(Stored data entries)
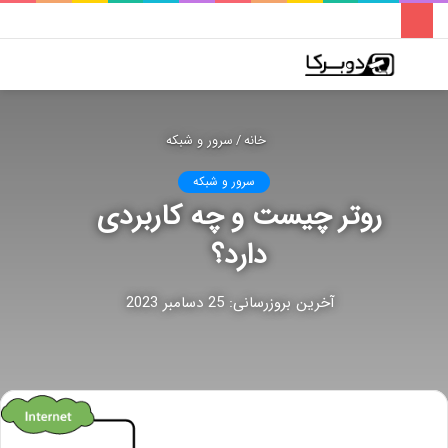
فهرست
تغییر
جس
پوسته
برا
خانه
/
سرور و شبکه
سرور و شبکه
روتر چیست و چه کاربردی
دارد؟
آخرین بروزرسانی: 25 دسامبر 2023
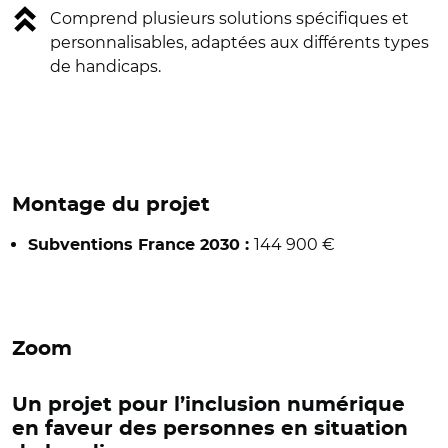
Comprend plusieurs solutions spécifiques et
personnalisables, adaptées aux différents types
de handicaps.
Montage du projet
144 900 €
Subventions France 2030 :
Zoom
Un projet pour l’inclusion numérique
en faveur des personnes en situation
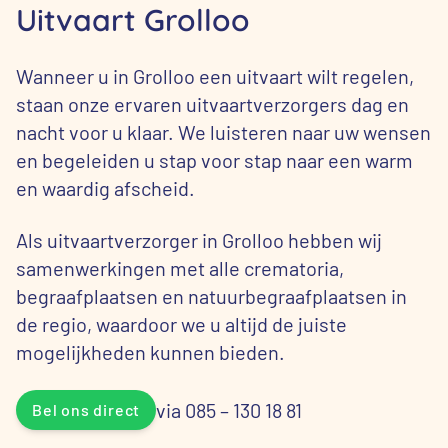
Uitvaart Grolloo
Wanneer u in Grolloo een uitvaart wilt regelen,
staan onze ervaren uitvaartverzorgers dag en
nacht voor u klaar. We luisteren naar uw wensen
en begeleiden u stap voor stap naar een warm
en waardig afscheid.
Als uitvaartverzorger in Grolloo hebben wij
samenwerkingen met alle crematoria,
begraafplaatsen en natuurbegraafplaatsen in
de regio, waardoor we u altijd de juiste
mogelijkheden kunnen bieden.
via 085 – 130 18 81
Bel ons direct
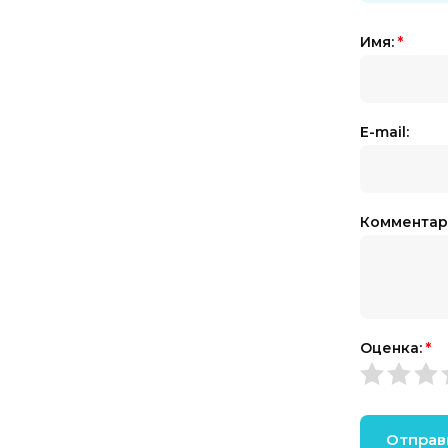
Имя:
*
E-mail:
Комментар
Оценка:
*
Отправ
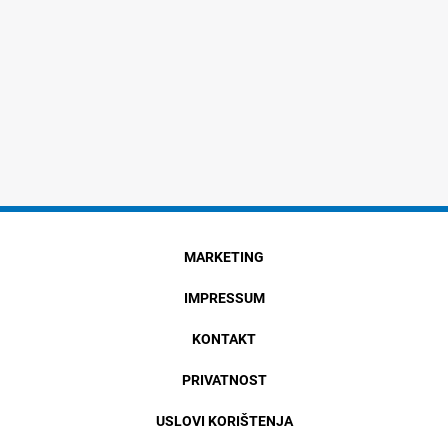
MARKETING
IMPRESSUM
KONTAKT
PRIVATNOST
USLOVI KORIŠTENJA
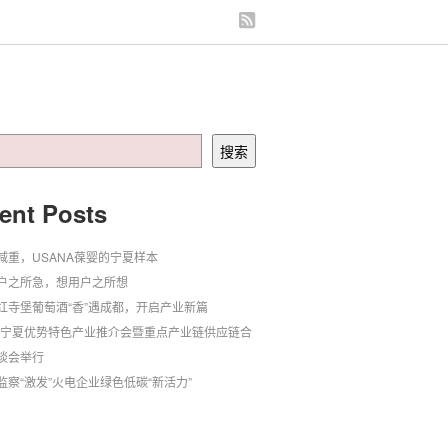
搜索
ent Posts
减重，USANA葆婴的宁夏样本
户之所急，想用户之所想
红寺堡葡萄酒“香”遇成都，开启产业新篇
24宁夏优势特色产业推介会暨重点产业链供应链合
谈会举行
监察“激发”火电企业绿色低碳“新活力”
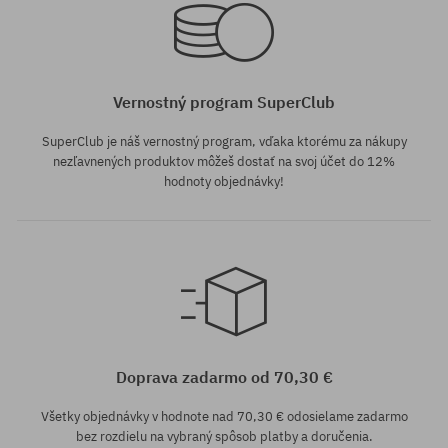
34.5
47
Vernostný program SuperClub
SuperClub je náš vernostný program, vďaka ktorému za nákupy
nezľavnených produktov môžeš dostať na svoj účet do 12%
hodnoty objednávky!
Dostupné veľkosti:
40
Doprava zadarmo od 70,30 €
Všetky objednávky v hodnote nad 70,30 € odosielame zadarmo
bez rozdielu na vybraný spôsob platby a doručenia.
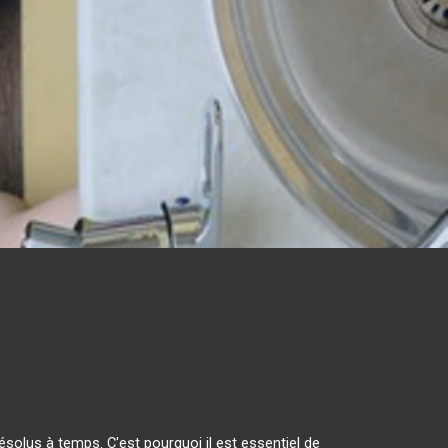
solus à temps. C'est pourquoi il est essentiel de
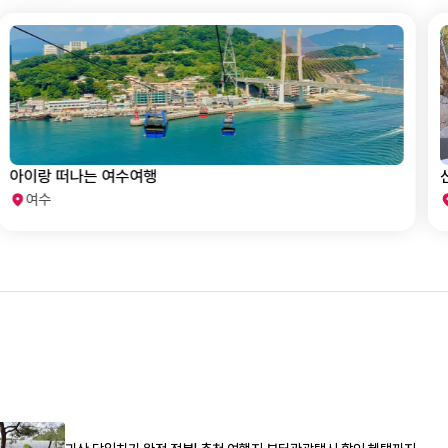
아이랑 떠나는 여수여행
여수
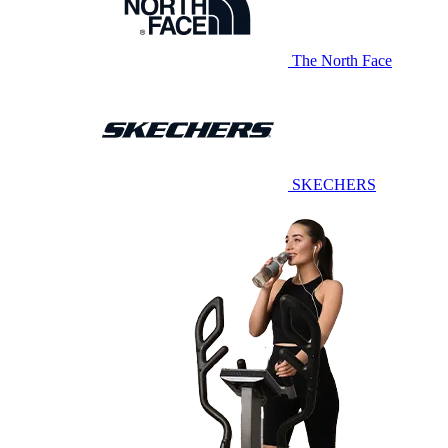
The North Face
SKECHERS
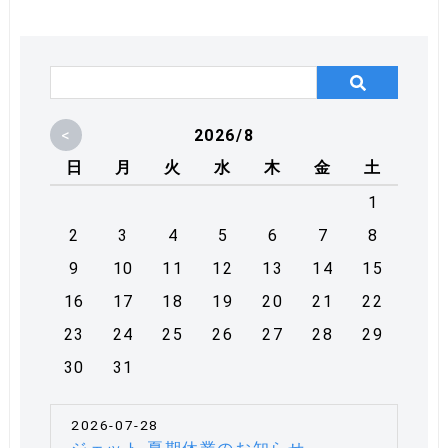
<
2026/8
日
月
火
水
木
金
土
1
2
3
4
5
6
7
8
9
10
11
12
13
14
15
16
17
18
19
20
21
22
23
24
25
26
27
28
29
30
31
2026-07-28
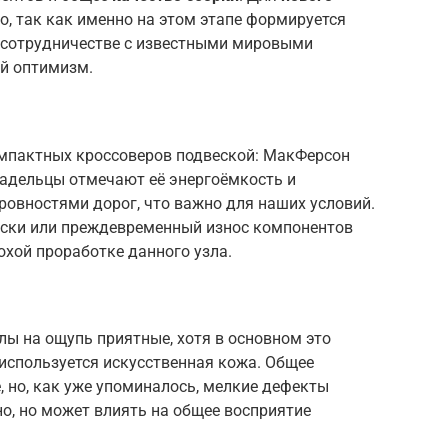
о, так как именно на этом этапе формируется
о сотрудничестве с известными мировыми
й оптимизм.
мпактных кроссоверов подвеской: МакФерсон
ладельцы отмечают её энергоёмкость и
ровностями дорог, что важно для наших условий.
ески или преждевременный износ компонентов
лохой проработке данного узла.
лы на ощупь приятные, хотя в основном это
используется искусственная кожа. Общее
, но, как уже упоминалось, мелкие дефекты
но, но может влиять на общее восприятие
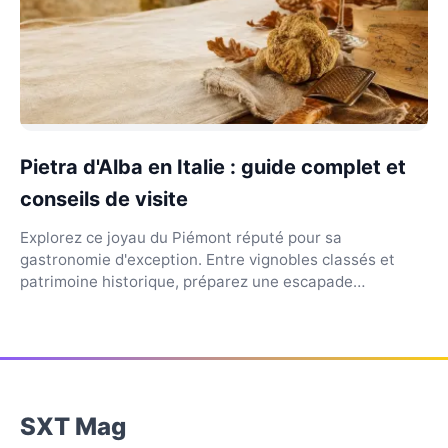
Pietra d'Alba en Italie : guide complet et
conseils de visite
Explorez ce joyau du Piémont réputé pour sa
gastronomie d'exception. Entre vignobles classés et
patrimoine historique, préparez une escapade
inoubliable.
SXT Mag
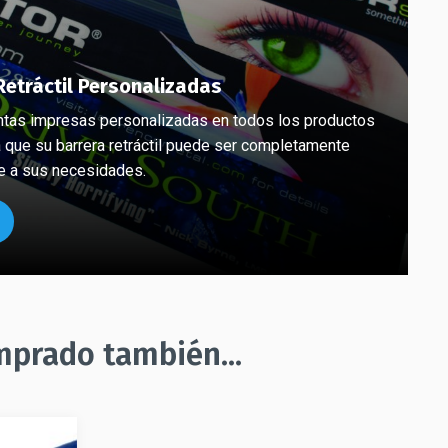
Retráctil Personalizadas
ntas impresas personalizadas en todos los productos
a que su barrera retráctil puede ser completamente
e a sus necesidades.
mprado también...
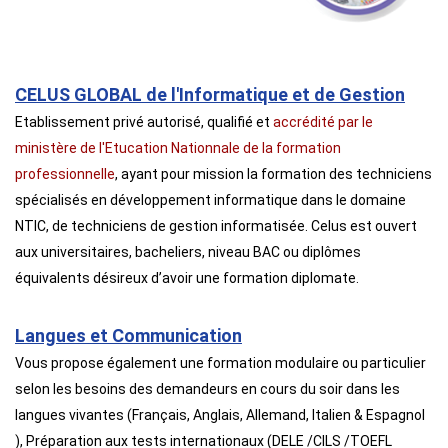
CELUS GLOBAL de l'Informatique et de Gestion
Etablissement privé autorisé, qualifié et
accrédité par le
ministère de l'Etucation Nationnale de la formation
professionnelle
, ayant pour mission la formation des techniciens
spécialisés en développement informatique dans le domaine
NTIC, de techniciens de gestion informatisée. Celus est ouvert
aux universitaires, bacheliers, niveau BAC ou diplômes
équivalents désireux d’avoir une formation diplomate.
Langues et Communication
Vous propose également une formation modulaire ou particulier
selon les besoins des demandeurs en cours du soir dans les
langues vivantes (Français, Anglais, Allemand, Italien & Espagnol
), Préparation aux tests internationaux (DELE /CILS /TOEFL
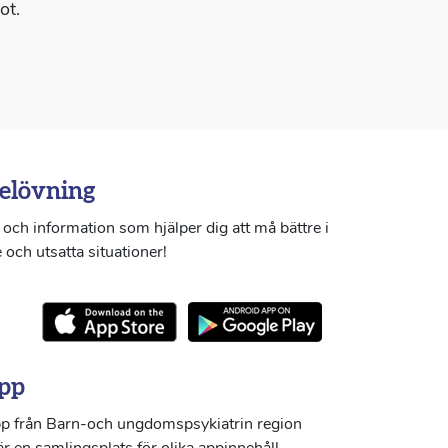
ot.
elövning
och information som hjälper dig att må bättre i
 och utsatta situationer!
pp
p från Barn-och ungdomspsykiatrin region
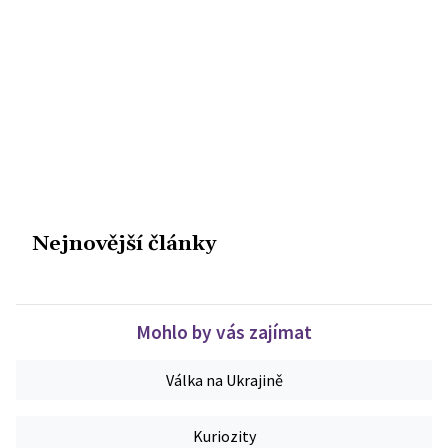
Nejnovější články
Mohlo by vás zajímat
Válka na Ukrajině
Kuriozity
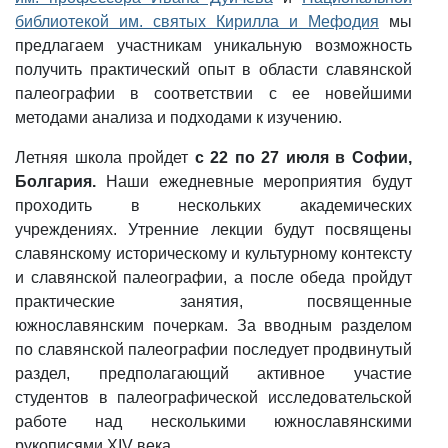
библиотекой им. святых Кирилла и Мефодия
мы
предлагаем участникам уникальную возможность
получить практический опыт в области славянской
палеографии в соответствии с ее новейшими
методами анализа и подходами к изучению.
Летняя школа пройдет
с 22 по 27 июля в Софии,
Болгария.
Наши ежедневные мероприятия будут
проходить в нескольких академических
учреждениях. Утренние лекции будут посвящены
славянскому историческому и культурному контексту
и славянской палеографии, а после обеда пройдут
практические занятия, посвященные
южнославянским почеркам. За вводным разделом
по славянской палеографии последует продвинутый
раздел, предполагающий активное участие
студентов в палеографической исследовательской
работе над несколькими южнославянскими
рукописями XIV века.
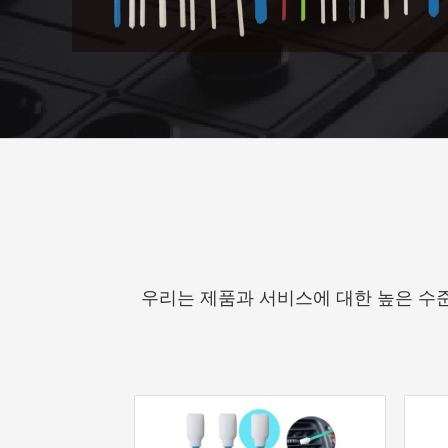
우리는 제품과 서비스에 대한 높은 수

=== EXERCISE ===
From the data above, retype only the lines starting with the line with "nacht voor u" and going on through the line with "лы на ощупь приятные, хотя в основном это", exactly, leaving out the pictures.

=== YOUR SOLUTION ===
nacht voor u klaar. We luisteren naar uw wensen
en begeleiden u stap voor stap naar een warm
en waardig afscheid.
Als uitvaartverzorger in Grolloo hebben wij
samenwerkingen met alle crematoria,
begraafplaatsen en natuurbegraafplaatsen in
de regio, waardoor we u altijd de juiste
mogelijkheden kunnen bieden.
via 085 – 130 18 81
Bel ons direct
Имя:
*
E-mail:
Комментар
Оценка:
*
Отправ
MARKETING
IMPRESSUM
KONTAKT
PRIVATNOST
USLOVI KORIŠTENJA
搜索
ent Posts
减重，USANA葆婴的宁夏样本
户之所急，想用户之所想
红寺堡葡萄酒“香”遇成都，开启产业新篇
24宁夏优势特色产业推介会暨重点产业链供应链合
谈会举行
监察“激发”火电企业绿色低碳“新活力”
34.5
47
Vernostný program SuperClub
SuperClub je náš vernostný program, vďaka ktorému za nákupy
nezľavnených produktov môžeš dostať na svoj účet do 12%
hodnoty objednávky!
Dostupné veľkosti:
40
Doprava zadarmo od 70,30 €
Všetky objednávky v hodnote nad 70,30 € odosielame zadarmo
bez rozdielu na vybraný spôsob platby a doručenia.
solus à temps. C'est pourquoi il est essentiel de
아이랑 떠나는 여수여행
여수
The North Face
SKECHERS
<
2026/8
日
月
火
水
木
金
土
1
2
3
4
5
6
7
8
9
10
11
12
13
14
15
16
17
18
19
20
21
22
23
24
25
26
27
28
29
30
31
2026-07-28
о, так как именно на этом этапе формируется
о сотрудничестве с известными мировыми
й оптимизм.
мпактных кроссоверов подвеской: МакФерсон
ладельцы отмечают её энергоёмкость и
ровностями дорог, что важно для наших условий.
ески или преждевременный износ компонентов
лохой проработке данного узла.
лы на ощупь приятные, хотя в основном это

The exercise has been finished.